:: What you should do ::
Repeat the records exactly. Every line must match.

:: Listing ::

────────────────────

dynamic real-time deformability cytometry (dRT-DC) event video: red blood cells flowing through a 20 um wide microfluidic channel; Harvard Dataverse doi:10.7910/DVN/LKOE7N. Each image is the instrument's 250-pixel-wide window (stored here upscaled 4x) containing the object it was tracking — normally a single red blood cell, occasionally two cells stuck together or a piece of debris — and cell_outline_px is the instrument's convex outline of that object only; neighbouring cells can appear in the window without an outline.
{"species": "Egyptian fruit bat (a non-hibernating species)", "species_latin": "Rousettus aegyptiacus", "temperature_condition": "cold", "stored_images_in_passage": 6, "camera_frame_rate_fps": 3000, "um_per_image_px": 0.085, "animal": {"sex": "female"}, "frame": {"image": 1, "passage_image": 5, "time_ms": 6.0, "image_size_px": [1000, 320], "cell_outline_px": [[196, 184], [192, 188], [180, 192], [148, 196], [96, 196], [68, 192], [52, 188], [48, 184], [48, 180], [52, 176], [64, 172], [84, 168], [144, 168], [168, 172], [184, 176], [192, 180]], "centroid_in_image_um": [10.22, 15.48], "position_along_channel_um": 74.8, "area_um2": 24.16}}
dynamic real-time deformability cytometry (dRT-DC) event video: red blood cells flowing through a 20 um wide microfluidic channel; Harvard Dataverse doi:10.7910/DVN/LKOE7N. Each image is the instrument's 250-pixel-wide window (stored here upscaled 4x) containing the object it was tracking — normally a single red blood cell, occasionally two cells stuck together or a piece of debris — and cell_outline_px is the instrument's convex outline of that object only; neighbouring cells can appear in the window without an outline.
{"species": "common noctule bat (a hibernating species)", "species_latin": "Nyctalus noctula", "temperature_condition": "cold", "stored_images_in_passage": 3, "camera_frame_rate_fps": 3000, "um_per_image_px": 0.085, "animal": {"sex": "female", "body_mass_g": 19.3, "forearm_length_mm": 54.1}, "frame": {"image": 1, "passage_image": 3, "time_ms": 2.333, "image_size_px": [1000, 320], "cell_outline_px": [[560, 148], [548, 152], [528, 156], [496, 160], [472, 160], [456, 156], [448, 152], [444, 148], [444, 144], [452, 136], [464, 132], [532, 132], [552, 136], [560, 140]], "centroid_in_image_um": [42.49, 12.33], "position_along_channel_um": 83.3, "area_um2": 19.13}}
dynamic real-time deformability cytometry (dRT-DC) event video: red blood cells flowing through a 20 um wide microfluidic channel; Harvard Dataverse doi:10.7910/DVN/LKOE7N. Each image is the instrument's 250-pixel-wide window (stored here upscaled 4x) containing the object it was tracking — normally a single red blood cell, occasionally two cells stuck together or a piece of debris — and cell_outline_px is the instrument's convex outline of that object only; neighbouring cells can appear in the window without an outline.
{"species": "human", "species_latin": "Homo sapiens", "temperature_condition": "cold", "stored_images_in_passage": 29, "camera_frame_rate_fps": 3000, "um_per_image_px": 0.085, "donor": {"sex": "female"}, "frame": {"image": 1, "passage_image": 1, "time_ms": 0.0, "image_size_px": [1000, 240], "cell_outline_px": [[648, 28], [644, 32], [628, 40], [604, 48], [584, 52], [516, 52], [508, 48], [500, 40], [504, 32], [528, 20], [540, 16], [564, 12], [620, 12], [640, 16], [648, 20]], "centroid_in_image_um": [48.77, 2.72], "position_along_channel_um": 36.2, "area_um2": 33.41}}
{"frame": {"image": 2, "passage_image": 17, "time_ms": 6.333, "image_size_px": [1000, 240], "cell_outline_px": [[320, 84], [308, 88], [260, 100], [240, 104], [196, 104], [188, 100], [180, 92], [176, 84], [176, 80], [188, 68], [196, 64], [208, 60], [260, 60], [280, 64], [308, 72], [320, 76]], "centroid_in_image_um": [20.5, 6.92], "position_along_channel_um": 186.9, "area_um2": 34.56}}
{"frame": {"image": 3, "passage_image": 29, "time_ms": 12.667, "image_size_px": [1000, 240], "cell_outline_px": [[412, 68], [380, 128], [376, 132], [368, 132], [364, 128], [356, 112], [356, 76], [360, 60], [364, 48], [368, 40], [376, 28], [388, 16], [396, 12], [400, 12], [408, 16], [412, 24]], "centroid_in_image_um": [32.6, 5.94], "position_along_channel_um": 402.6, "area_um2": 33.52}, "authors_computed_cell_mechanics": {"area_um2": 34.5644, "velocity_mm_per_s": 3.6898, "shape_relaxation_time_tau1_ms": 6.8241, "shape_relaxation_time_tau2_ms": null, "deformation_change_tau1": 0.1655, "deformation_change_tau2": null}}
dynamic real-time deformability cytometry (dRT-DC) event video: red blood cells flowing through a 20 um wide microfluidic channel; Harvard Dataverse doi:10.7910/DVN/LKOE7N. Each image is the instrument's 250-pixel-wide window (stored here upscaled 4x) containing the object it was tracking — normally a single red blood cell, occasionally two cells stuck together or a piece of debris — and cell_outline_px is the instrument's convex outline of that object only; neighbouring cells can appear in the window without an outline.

────────────────────

:: Final result ::
dynamic real-time deformability cytometry (dRT-DC) event video: red blood cells flowing through a 20 um wide microfluidic channel; Harvard Dataverse doi:10.7910/DVN/LKOE7N. Each image is the instrument's 250-pixel-wide window (stored here upscaled 4x) containing the object it was tracking — normally a single red blood cell, occasionally two cells stuck together or a piece of debris — and cell_outline_px is the instrument's convex outline of that object only; neighbouring cells can appear in the window without an outline.
{"species": "Egyptian fruit bat (a non-hibernating species)", "species_latin": "Rousettus aegyptiacus", "temperature_condition": "cold", "stored_images_in_passage": 6, "camera_frame_rate_fps": 3000, "um_per_image_px": 0.085, "animal": {"sex": "female"}, "frame": {"image": 1, "passage_image": 5, "time_ms": 6.0, "image_size_px": [1000, 320], "cell_outline_px": [[196, 184], [192, 188], [180, 192], [148, 196], [96, 196], [68, 192], [52, 188], [48, 184], [48, 180], [52, 176], [64, 172], [84, 168], [144, 168], [168, 172], [184, 176], [192, 180]], "centroid_in_image_um": [10.22, 15.48], "position_along_channel_um": 74.8, "area_um2": 24.16}}
dynamic real-time deformability cytometry (dRT-DC) event video: red blood cells flowing through a 20 um wide microfluidic channel; Harvard Dataverse doi:10.7910/DVN/LKOE7N. Each image is the instrument's 250-pixel-wide window (stored here upscaled 4x) containing the object it was tracking — normally a single red blood cell, occasionally two cells stuck together or a piece of debris — and cell_outline_px is the instrument's convex outline of that object only; neighbouring cells can appear in the window without an outline.
{"species": "common noctule bat (a hibernating species)", "species_latin": "Nyctalus noctula", "temperature_condition": "cold", "stored_images_in_passage": 3, "camera_frame_rate_fps": 3000, "um_per_image_px": 0.085, "animal": {"sex": "female", "body_mass_g": 19.3, "forearm_length_mm": 54.1}, "frame": {"image": 1, "passage_image": 3, "time_ms": 2.333, "image_size_px": [1000, 320], "cell_outline_px": [[560, 148], [548, 152], [528, 156], [496, 160], [472, 160], [456, 156], [448, 152], [444, 148], [444, 144], [452, 136], [464, 132], [532, 132], [552, 136], [560, 140]], "centroid_in_image_um": [42.49, 12.33], "position_along_channel_um": 83.3, "area_um2": 19.13}}
dynamic real-time deformability cytometry (dRT-DC) event video: red blood cells flowing through a 20 um wide microfluidic channel; Harvard Dataverse doi:10.7910/DVN/LKOE7N. Each image is the instrument's 250-pixel-wide window (stored here upscaled 4x) containing the object it was tracking — normally a single red blood cell, occasionally two cells stuck together or a piece of debris — and cell_outline_px is the instrument's convex outline of that object only; neighbouring cells can appear in the window without an outline.
{"species": "human", "species_latin": "Homo sapiens", "temperature_condition": "cold", "stored_images_in_passage": 29, "camera_frame_rate_fps": 3000, "um_per_image_px": 0.085, "donor": {"sex": "female"}, "frame": {"image": 1, "passage_image": 1, "time_ms": 0.0, "image_size_px": [1000, 240], "cell_outline_px": [[648, 28], [644, 32], [628, 40], [604, 48], [584, 52], [516, 52], [508, 48], [500, 40], [504, 32], [528, 20], [540, 16], [564, 12], [620, 12], [640, 16], [648, 20]], "centroid_in_image_um": [48.77, 2.72], "position_along_channel_um": 36.2, "area_um2": 33.41}}
{"frame": {"image": 2, "passage_image": 17, "time_ms": 6.333, "image_size_px": [1000, 240], "cell_outline_px": [[320, 84], [308, 88], [260, 100], [240, 104], [196, 104], [188, 100], [180, 92], [176, 84], [176, 80], [188, 68], [196, 64], [208, 60], [260, 60], [280, 64], [308, 72], [320, 76]], "centroid_in_image_um": [20.5, 6.92], "position_along_channel_um": 186.9, "area_um2": 34.56}}
{"frame": {"image": 3, "passage_image": 29, "time_ms": 12.667, "image_size_px": [1000, 240], "cell_outline_px": [[412, 68], [380, 128], [376, 132], [368, 132], [364, 128], [356, 112], [356, 76], [360, 60], [364, 48], [368, 40], [376, 28], [388, 16], [396, 12], [400, 12], [408, 16], [412, 24]], "centroid_in_image_um": [32.6, 5.94], "position_along_channel_um": 402.6, "area_um2": 33.52}, "authors_computed_cell_mechanics": {"area_um2": 34.5644, "velocity_mm_per_s": 3.6898, "shape_relaxation_time_tau1_ms": 6.8241, "shape_relaxation_time_tau2_ms": null, "deformation_change_tau1": 0.1655, "deformation_change_tau2": null}}
dynamic real-time deformability cytometry (dRT-DC) event video: red blood cells flowing through a 20 um wide microfluidic channel; Harvard Dataverse doi:10.7910/DVN/LKOE7N. Each image is the instrument's 250-pixel-wide window (stored here upscaled 4x) containing the object it was tracking — normally a single red blood cell, occasionally two cells stuck together or a piece of debris — and cell_outline_px is the instrument's convex outline of that object only; neighbouring cells can appear in the window without an outline.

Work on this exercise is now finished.